Research Accomplishments: During my doctoral research in Prof. Hao Yan’s and Prof. Yan Liu’s laboratory at Arizona State University, I invented DNA nanostructure-based multi-chromophoric artificial light-harvesting antenna systems and investigated the photonic properties using various spectroscopic methods, including fluorescence spectroscopy, time-correlated single-photon counting, Streak camera, ultrafast pump-probe spectroscopy and other optical spectroscopic methods (JACS 2011, JACS 2014, JACS 2014). These studies furthered our fundamental understanding of multi-chromophoric systems and paved the path for designing and developing more complex and sophisticated artificial light-harvesting antenna systems for energy and bio-switch applications. After finishing my Ph.D., I joined Prof. Yonggang Ke’s laboratory in the Department of BME at Georgia Institute of Technology and Emory University, as a postdoctoral fellow, to design and test complex DNA origami structures for nanophotonic (JACS 2016, ACS Nano 2017) and mechanobiological applications (Nano Letters 2018).

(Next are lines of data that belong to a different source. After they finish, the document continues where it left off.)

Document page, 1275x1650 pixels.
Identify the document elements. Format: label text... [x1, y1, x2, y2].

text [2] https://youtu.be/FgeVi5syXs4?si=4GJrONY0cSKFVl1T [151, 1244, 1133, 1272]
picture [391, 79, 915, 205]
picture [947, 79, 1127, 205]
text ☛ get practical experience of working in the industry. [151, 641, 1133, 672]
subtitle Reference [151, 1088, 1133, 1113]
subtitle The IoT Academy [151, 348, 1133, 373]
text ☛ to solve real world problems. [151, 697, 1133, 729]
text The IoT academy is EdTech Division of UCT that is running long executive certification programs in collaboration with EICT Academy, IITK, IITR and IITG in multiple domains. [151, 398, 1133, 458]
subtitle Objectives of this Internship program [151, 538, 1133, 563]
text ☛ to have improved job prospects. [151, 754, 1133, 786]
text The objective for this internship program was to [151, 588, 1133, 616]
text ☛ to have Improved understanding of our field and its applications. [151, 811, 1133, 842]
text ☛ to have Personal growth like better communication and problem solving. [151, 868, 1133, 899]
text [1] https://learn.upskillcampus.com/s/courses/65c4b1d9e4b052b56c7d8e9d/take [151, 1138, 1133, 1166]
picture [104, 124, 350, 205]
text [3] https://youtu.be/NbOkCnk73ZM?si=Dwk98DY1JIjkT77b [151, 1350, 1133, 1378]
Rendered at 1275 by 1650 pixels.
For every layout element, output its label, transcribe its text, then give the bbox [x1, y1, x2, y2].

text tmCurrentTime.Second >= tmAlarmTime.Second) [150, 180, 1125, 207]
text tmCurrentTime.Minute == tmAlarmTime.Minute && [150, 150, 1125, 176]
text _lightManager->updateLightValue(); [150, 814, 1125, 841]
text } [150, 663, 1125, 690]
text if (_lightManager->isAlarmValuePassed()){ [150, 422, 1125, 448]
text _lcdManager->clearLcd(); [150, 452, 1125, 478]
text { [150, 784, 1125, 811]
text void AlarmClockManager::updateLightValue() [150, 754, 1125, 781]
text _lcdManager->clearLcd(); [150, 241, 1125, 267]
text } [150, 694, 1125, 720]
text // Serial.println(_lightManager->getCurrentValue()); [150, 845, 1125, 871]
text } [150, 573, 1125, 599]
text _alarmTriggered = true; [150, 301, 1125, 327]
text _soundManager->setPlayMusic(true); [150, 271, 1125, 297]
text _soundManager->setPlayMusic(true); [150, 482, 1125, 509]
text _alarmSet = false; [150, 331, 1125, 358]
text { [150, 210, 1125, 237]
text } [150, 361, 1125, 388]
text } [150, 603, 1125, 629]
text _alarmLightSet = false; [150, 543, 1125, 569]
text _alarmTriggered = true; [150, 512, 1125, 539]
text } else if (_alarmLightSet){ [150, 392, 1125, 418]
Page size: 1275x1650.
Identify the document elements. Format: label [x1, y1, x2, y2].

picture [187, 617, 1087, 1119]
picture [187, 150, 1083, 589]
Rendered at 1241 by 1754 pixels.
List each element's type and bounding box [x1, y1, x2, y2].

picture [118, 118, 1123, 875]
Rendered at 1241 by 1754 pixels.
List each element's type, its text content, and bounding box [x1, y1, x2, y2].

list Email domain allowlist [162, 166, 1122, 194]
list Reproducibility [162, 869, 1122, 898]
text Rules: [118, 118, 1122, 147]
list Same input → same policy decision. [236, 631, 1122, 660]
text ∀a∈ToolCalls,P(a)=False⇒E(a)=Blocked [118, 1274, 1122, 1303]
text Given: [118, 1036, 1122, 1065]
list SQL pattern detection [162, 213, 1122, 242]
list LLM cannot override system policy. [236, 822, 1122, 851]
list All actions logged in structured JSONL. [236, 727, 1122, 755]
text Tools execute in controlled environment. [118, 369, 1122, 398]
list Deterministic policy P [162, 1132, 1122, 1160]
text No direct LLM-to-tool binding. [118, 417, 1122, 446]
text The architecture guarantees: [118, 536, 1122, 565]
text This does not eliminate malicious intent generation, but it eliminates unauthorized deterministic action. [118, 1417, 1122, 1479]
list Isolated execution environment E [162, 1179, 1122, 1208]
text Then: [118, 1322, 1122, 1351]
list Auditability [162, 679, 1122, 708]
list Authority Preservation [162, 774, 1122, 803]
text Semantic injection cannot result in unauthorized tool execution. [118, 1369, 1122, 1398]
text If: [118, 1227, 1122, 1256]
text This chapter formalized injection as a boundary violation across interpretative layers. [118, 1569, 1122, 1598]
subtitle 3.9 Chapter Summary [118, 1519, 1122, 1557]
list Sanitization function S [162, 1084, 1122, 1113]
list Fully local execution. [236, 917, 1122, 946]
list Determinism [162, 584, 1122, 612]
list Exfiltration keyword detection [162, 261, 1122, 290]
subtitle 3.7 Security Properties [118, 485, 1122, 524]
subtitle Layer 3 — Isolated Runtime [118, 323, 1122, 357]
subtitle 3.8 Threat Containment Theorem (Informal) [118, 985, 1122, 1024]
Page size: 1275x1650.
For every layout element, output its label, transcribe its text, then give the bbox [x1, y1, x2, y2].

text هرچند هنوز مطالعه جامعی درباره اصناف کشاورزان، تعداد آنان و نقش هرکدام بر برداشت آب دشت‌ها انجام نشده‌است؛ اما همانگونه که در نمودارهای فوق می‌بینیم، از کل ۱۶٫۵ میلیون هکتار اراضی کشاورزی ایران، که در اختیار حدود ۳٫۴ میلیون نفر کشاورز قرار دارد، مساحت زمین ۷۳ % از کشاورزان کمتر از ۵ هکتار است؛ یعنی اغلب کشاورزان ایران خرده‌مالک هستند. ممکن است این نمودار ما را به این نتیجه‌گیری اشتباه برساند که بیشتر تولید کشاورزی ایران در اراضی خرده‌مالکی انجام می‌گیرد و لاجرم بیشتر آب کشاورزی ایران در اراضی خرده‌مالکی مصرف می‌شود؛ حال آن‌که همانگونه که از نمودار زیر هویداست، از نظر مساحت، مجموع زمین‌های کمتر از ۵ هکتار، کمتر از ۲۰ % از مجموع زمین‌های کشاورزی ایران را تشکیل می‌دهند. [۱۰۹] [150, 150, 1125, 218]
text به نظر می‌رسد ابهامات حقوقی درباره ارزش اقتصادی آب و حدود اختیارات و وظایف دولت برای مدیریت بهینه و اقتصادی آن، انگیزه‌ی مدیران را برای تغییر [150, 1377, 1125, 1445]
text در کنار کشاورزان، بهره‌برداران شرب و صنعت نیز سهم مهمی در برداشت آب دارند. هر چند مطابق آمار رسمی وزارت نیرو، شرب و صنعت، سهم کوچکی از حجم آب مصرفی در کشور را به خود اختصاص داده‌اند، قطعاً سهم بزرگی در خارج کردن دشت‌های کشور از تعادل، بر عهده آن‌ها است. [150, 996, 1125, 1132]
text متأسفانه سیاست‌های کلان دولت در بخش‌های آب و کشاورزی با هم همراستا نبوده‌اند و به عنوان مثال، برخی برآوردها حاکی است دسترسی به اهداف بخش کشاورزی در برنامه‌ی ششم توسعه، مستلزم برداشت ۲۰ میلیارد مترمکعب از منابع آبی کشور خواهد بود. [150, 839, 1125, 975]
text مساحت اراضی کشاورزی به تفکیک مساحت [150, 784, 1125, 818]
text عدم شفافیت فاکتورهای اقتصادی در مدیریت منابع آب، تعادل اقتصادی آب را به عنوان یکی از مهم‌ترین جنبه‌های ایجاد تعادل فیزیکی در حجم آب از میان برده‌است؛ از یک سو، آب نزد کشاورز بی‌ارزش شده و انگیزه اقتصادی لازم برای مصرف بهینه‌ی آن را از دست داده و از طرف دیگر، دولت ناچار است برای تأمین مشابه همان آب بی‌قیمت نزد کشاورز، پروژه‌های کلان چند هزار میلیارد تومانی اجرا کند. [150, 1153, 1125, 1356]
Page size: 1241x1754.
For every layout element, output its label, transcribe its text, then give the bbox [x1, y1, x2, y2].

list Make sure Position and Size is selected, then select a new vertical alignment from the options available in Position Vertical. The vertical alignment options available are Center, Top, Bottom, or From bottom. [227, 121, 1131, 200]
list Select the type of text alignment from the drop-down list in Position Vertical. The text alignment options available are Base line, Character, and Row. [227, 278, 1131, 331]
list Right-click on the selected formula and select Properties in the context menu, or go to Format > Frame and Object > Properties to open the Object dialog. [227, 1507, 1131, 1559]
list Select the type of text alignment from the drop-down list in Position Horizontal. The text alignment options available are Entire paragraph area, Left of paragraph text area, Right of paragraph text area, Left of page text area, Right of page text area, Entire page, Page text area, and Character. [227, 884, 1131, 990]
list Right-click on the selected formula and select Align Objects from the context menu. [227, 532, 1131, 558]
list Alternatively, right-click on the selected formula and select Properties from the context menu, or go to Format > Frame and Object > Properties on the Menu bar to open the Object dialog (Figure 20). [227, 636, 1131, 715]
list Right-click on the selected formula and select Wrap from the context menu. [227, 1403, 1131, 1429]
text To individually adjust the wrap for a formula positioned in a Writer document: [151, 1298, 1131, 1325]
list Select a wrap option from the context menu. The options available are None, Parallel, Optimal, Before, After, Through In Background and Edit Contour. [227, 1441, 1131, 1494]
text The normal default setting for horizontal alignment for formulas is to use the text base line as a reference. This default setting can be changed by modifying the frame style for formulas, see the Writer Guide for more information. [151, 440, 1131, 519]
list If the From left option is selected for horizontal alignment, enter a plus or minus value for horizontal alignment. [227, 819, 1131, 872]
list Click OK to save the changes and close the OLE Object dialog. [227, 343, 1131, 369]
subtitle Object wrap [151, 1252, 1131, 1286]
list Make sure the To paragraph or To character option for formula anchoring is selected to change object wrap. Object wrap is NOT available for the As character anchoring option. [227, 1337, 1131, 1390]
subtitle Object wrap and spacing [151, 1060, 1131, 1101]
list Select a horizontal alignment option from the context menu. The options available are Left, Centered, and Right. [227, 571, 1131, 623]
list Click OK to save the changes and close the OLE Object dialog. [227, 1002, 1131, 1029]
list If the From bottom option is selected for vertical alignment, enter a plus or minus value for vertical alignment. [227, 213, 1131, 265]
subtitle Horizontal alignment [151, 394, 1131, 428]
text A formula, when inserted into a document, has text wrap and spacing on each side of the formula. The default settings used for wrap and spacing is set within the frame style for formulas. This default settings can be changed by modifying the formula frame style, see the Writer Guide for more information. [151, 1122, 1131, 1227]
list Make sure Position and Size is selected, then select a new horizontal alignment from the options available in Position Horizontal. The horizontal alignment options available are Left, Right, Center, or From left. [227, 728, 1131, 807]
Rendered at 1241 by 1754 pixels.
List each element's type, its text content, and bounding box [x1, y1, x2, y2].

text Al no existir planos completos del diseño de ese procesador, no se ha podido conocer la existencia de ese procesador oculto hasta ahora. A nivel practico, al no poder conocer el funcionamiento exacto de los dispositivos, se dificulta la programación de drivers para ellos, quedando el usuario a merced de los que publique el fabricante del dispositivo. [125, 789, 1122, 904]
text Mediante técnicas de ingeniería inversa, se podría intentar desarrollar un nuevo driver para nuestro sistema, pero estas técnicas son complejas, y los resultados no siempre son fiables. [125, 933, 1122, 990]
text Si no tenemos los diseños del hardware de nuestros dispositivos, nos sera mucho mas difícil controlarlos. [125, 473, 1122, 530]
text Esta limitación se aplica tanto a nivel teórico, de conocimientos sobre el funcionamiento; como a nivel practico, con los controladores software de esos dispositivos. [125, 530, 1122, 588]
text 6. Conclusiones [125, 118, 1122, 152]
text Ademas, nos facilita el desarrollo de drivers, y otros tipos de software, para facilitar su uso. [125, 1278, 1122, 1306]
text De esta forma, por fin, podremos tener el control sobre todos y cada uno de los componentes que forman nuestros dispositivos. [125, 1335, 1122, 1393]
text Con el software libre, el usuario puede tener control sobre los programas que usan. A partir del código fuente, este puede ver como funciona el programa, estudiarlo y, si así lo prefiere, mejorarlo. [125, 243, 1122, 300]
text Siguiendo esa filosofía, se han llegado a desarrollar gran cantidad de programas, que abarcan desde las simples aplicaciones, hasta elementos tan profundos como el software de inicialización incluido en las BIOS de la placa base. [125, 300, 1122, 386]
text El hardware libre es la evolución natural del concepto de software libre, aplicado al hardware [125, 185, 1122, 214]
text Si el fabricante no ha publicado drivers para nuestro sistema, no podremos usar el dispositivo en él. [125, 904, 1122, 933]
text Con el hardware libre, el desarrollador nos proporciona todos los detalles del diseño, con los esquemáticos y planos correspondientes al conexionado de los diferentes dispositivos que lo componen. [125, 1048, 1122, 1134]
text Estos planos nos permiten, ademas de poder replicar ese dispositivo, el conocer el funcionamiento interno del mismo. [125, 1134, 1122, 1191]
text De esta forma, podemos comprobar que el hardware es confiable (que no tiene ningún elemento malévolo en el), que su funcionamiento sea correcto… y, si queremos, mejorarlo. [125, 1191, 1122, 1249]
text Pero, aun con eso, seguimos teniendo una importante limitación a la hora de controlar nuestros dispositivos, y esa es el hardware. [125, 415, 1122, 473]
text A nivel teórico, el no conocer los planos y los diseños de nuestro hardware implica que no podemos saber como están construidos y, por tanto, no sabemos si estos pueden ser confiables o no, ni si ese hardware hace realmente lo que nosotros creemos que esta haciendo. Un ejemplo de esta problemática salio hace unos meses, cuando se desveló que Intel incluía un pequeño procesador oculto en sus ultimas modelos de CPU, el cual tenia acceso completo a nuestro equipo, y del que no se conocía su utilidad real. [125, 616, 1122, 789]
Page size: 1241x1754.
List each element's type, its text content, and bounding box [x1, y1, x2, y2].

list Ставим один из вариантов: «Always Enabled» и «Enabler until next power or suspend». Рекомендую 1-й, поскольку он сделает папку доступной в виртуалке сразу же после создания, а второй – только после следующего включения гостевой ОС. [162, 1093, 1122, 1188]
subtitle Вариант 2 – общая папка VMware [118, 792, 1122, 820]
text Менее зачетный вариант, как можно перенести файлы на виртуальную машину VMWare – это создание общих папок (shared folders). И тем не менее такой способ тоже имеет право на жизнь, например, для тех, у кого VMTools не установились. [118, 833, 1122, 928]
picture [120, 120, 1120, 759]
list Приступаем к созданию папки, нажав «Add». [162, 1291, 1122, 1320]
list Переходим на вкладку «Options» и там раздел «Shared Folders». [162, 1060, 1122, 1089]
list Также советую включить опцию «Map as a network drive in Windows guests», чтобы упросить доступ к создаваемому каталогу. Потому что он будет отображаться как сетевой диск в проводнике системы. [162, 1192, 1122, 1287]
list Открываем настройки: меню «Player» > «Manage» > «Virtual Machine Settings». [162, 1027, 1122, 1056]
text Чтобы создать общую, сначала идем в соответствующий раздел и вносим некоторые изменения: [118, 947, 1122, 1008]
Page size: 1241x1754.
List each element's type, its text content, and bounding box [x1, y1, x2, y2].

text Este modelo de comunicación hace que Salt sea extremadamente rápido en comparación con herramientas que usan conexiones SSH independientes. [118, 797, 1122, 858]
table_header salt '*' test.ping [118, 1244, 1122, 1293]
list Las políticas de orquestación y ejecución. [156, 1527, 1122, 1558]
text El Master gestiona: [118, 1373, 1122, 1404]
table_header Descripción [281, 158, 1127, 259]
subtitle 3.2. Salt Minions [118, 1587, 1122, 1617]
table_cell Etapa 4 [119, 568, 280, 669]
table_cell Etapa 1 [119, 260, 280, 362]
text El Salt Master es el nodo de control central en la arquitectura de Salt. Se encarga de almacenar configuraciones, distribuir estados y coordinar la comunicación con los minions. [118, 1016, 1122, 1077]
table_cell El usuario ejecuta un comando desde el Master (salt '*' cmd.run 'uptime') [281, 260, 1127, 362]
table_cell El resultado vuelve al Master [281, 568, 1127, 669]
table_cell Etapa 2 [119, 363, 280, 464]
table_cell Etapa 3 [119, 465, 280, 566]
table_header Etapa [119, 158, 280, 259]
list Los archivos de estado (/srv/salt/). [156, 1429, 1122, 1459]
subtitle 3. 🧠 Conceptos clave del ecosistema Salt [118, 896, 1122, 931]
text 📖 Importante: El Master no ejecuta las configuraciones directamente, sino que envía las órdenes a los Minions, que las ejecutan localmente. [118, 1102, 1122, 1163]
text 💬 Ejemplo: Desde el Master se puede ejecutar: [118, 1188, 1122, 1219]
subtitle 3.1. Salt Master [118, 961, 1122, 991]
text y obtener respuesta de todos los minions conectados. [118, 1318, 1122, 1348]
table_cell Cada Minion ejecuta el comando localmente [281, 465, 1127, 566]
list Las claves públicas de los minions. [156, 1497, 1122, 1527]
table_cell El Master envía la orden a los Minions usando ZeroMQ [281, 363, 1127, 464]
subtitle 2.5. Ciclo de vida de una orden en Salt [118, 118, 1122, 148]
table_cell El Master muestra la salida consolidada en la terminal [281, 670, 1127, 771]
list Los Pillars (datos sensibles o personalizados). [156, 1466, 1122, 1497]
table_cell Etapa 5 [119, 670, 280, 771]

To gain more biological insights in mechanobiology, I pursued a second postdoc in Prof. Christopher Chen’s laboratory at Boston University and Harvard Medical School. After joining, I developed a-actinin tension sensors to investigate the mechanobiology of sarcomerogenesis in iPSC-derived (induced pluripotent stem cell) cardiomyocytes, and I employed DNA origami to spatially control ligand molecules to study cell adhesion and signaling. While working in Prof. Chen’s laboratory, I also learned various micro-patterning and microfluidic device design techniques. In conclusion, during my research training, I have gained vast knowledge and acquired a unique skill set in DNA nanotechnology, nanomaterials, biophysics, analytical science, surface/conjugation chemistry, and cell biology, which will enable me to develop an exciting and transformative research program in bionanotechnology.

Funding: I have prior experience in writing NIH-R21 proposal with my previous advisor, which was granted. This experience will help me to write two NIH-R21 proposals for Project-1 and -2, and a NSF proposal for Project 3, immediately after my joining as a faculty. Also, the initial results from these three projects will help me to write proposals for RO1 grants. I will also seek grants from DoD, ARO, and DoE and funding opportunities from pharmaceutical companies and private foundations.

Teaching Interests: Aside from my research career, I also have enjoyed teaching/mentoring. At Arizona State University, I was an Organic Chemistry Teaching Assistant for two semesters. I also have mentored several high school, undergraduate, and graduate students during Ph.D. and Postdoctoral studies. I believe that as a mentor, my role is to motivate the students and stimulate their thinking and problem-solving capabilities. I am fully committed to facilitating these goals by setting up an engaging teaching environment. As a faculty, I would like to teach courses at both undergraduate and graduate levels, covering fundamentals of fluorescence, biophysics, analytical chemistry, and physical chemistry. I would also like to introduce graduate-level courses in bionanotechnology and its applications in various research areas, and instrumentations (spectroscopy, optical microscopy, electron microscopy).